Among the biographical facts that I hadn’t heard: His senior thesis (Class of ’85) was about slavery in the United States.

The personality characteristics of an entrepreneur, Kuenne says, include being really curious about a problem, being obsessed with the problem, and being ready to spend a lot of time, money, and effort on it.

He spelled out these  “Five Cornerstones to Success.”

1. Focus on a really big economic problem, measurable, so people really care about it.

2. Think in ecosystems and platform structures, because platforms can scale.

3. People — talent management — is important.
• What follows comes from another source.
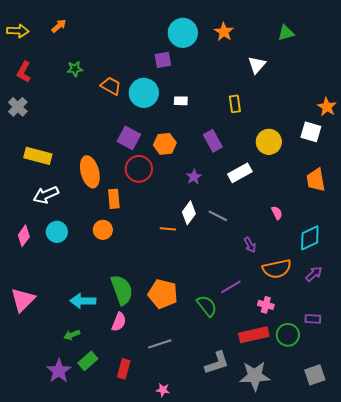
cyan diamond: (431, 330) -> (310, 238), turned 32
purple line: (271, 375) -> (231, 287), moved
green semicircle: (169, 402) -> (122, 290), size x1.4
Build a culture and a brand that stand for something and reinforce it among the employees, the marketplace, everywhere.

4.  Find a clear metric for value creation that you can rally the company around.

5.  Once the first four cornerstones are in place, “outside capital can be a powerful accelerant to build out the remainder of the platform — which is what the Lindsay Goldberg capital and debt syndicate enabled us to do.” Lindsay Goldberg funded the acquisition of four additional companies to complete Rosetta’s vision.
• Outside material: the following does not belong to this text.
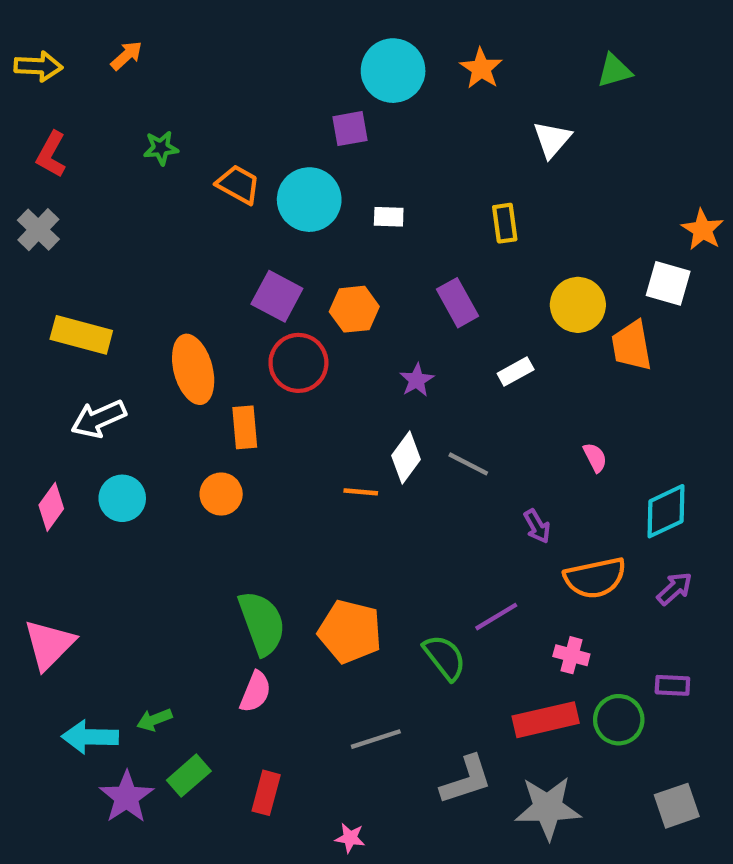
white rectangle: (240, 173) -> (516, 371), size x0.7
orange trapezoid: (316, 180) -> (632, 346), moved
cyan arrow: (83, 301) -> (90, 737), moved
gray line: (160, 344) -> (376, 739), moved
However,  he  told of wice turning down top bidders who planned to take over the company, and choosing lower bids that would preserve the Rosetta brand. Lindsay Goldberg was his choice the first time,  Publicis was the second.

Business marketing entrepreneurship, said Kuenne, is more than a career, it is an entire lifestyle — to live a life of purpose and value creation, to create jobs and create capital, and create learning opportunities. In California, Rosetta employs 600 people in four offices. Just 15 years ago it had three people.

And, says the always engaging Kuenne, you’ve got to have fun along the way.